The Boc deprotected, propylpyridyl thioether (0.05 g, 0.12 mmol) was dissolved in dry DCM (3 ml). To this solution, benzylsulfonyl chloride (0.032 g, 0.18 mmol, 1.5 eq) and triethylamine (0.036 g, 0.36 mmol, 3 eq) were slowly added at 0°C. The reaction was allowed to gradually come to room temperature overnight. Upon completion, the solvent was evaporated and the reaction mixture was diluted with ethyl acetate. The organic layer was then washed with saturated NaHCO₃, water, and brine.

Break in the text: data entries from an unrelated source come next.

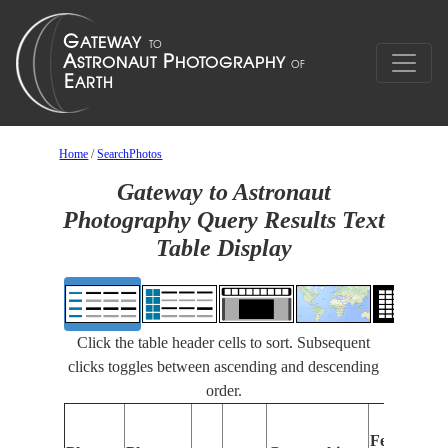
Home
/
SearchPhotos
Gateway to Astronaut
Photography Query Results Text
Table Display
Click the table header cells to sort. Subsequent
clicks toggles between ascending and descending
order.
Features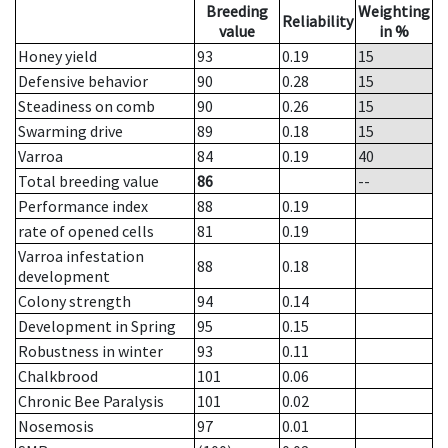
Breeding
Weighting
Reliability
value
in %
Honey yield
93
0.19
15
Defensive behavior
90
0.28
15
Steadiness on comb
90
0.26
15
Swarming drive
89
0.18
15
Varroa
84
0.19
40
Total breeding value
86
--
Performance index
88
0.19
rate of opened cells
81
0.19
Varroa infestation
88
0.18
development
Colony strength
94
0.14
Development in Spring
95
0.15
Robustness in winter
93
0.11
Chalkbrood
101
0.06
Chronic Bee Paralysis
101
0.02
Nosemosis
97
0.01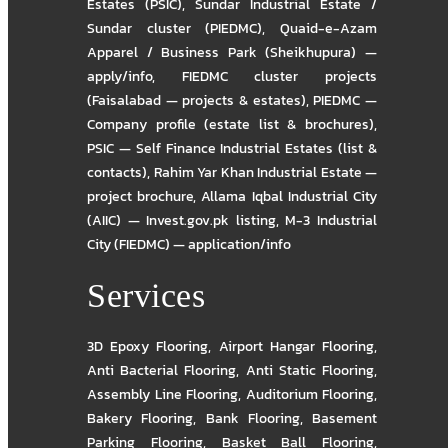
Estates (PSIC)
,
Sundar Industrial Estate /
Sundar cluster (PIEDMC)
,
Quaid-e-Azam
Apparel / Business Park (Sheikhupura) —
apply/info
,
FIEDMC cluster projects
(Faisalabad — projects & estates)
,
PIEDMC —
Company profile (estate list & brochures)
,
PSIC — Self Finance Industrial Estates (list &
contacts)
,
Rahim Yar Khan Industrial Estate —
project brochure
,
Allama Iqbal Industrial City
(AIIC) — Invest.gov.pk listing
,
M-3 Industrial
City (FIEDMC) — application/info
Services
3D Epoxy Flooring
,
Airport Hangar Flooring
,
Anti Bacterial Flooring
,
Anti Static Flooring
,
Assembly Line Flooring
,
Auditorium Flooring
,
Bakery Flooring
,
Bank Flooring
,
Basement
Parking Flooring
,
Basket Ball Flooring
,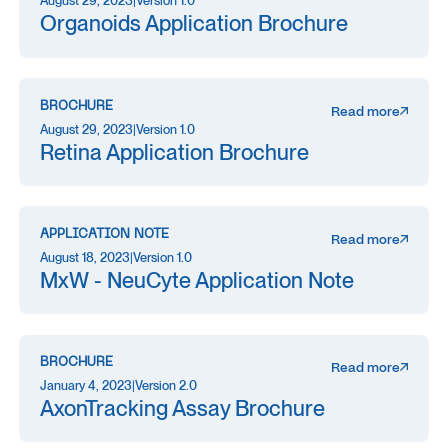
August 29, 2023
|
Version 1.0
Organoids Application Brochure
BROCHURE
Read more
August 29, 2023
|
Version 1.0
Retina Application Brochure
APPLICATION NOTE
Read more
August 18, 2023
|
Version 1.0
MxW - NeuCyte Application Note
BROCHURE
Read more
January 4, 2023
|
Version 2.0
AxonTracking Assay Brochure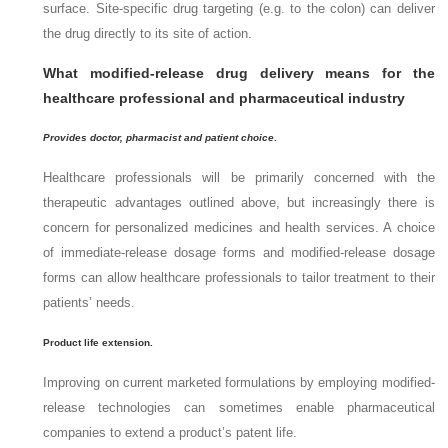
surface. Site-specific drug targeting (e.g. to the colon) can deliver
the drug directly to its site of action.
What modified-release drug delivery means for the
healthcare professional and pharmaceutical industry
Provides doctor, pharmacist and patient choice
.
Healthcare professionals will be primarily concerned with the
therapeutic advantages outlined above, but increasingly there is
concern for personalized medicines and health services. A choice
of immediate-release dosage forms and modified-release dosage
forms can allow healthcare professionals to tailor treatment to their
patients’ needs.
Product life extension.
Improving on current marketed formulations by employing modified-
release technologies can sometimes enable pharmaceutical
companies to extend a product’s patent life.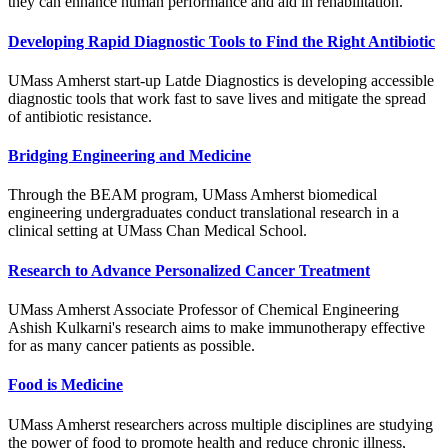
they can enhance human performance and aid in rehabilitation.
Developing Rapid Diagnostic Tools to Find the Right Antibiotic
UMass Amherst start-up Latde Diagnostics is developing accessible
diagnostic tools that work fast to save lives and mitigate the spread
of antibiotic resistance.
Bridging Engineering and Medicine
Through the BEAM program, UMass Amherst biomedical
engineering undergraduates conduct translational research in a
clinical setting at UMass Chan Medical School.
Research to Advance Personalized Cancer Treatment
UMass Amherst Associate Professor of Chemical Engineering
Ashish Kulkarni's research aims to make immunotherapy effective
for as many cancer patients as possible.
Food is Medicine
UMass Amherst researchers across multiple disciplines are studying
the power of food to promote health and reduce chronic illness,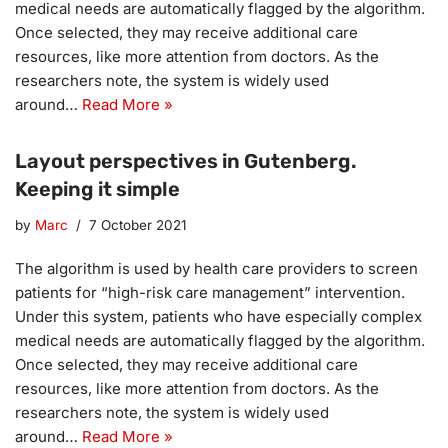
medical needs are automatically flagged by the algorithm.
Once selected, they may receive additional care
resources, like more attention from doctors. As the
researchers note, the system is widely used
around…
Read More »
Layout perspectives in Gutenberg.
Keeping it simple
by
Marc
7 October 2021
The algorithm is used by health care providers to screen
patients for “high-risk care management” intervention.
Under this system, patients who have especially complex
medical needs are automatically flagged by the algorithm.
Once selected, they may receive additional care
resources, like more attention from doctors. As the
researchers note, the system is widely used
around…
Read More »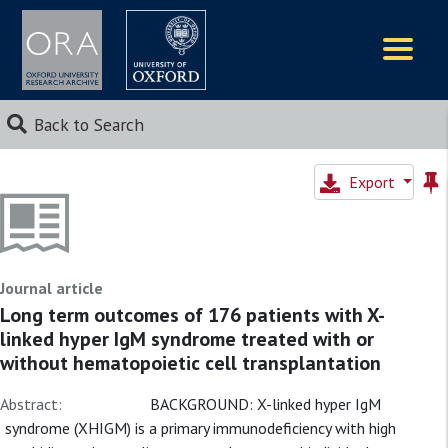
Logos
Back to Search
Export
Journal article
Long term outcomes of 176 patients with X-
linked hyper IgM syndrome treated with or
without hematopoietic cell transplantation
Abstract:
BACKGROUND: X-linked hyper IgM
syndrome (XHIGM) is a primary immunodeficiency with high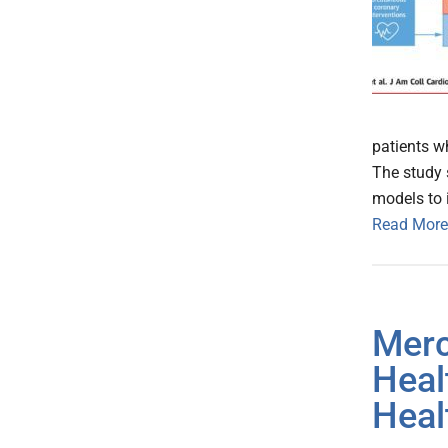
patients w
The study 
models to i
Read More
Merc
Heal
Heal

The combined organic layers were dried over MgSO₄ and concentrated in vacuo to give the crude product, which was purified via column chromatography (95:5 EtOAc:MeOH). The pure product 2d was obtained as a light orange solid (0.034g, 49%). TLC: EtOAc/MeOH 90:10 (Rf. 0.59). 1H NMR (400 MHz, CDCl₃) δ 8.43 (d, J = 4.8 Hz, 1H), 8.39 (s, 1H), 7.60 (d, J = 7.2 Hz, 1H), 7.52 (t, J = 7.5 Hz, 1H), 7.45 (d, J = 7.9 Hz, 1H), 7.38 (t, J = 7.8 Hz, 2H), 7.32 (m, 1H), 7.29-7.13 (m, 10H), 6.88 (m, 1H), 6.40 (t, J = 5.7 Hz, 1H (NH)), 5.04 (d, J = 7.1 Hz, 1H (NH)), 3.64 (t, J = 7.4 Hz, 1H), 3.57 (m, 1H), 3.23 (m, 3H), 2.93 (dd, J = 7.1, 13.7 Hz, 1H), 2.85 (dd, J = 5.0, 14.0 Hz, 1H), 2.66 (m, 3H), 2.49 (m, 2H), 1.71 (m, J = 7.4 Hz, 2H). HRMS m/z calculated for C₃₂H₃₆N₃O₃S₂ [M + H]⁺: 574.2198. Found: 574.2200.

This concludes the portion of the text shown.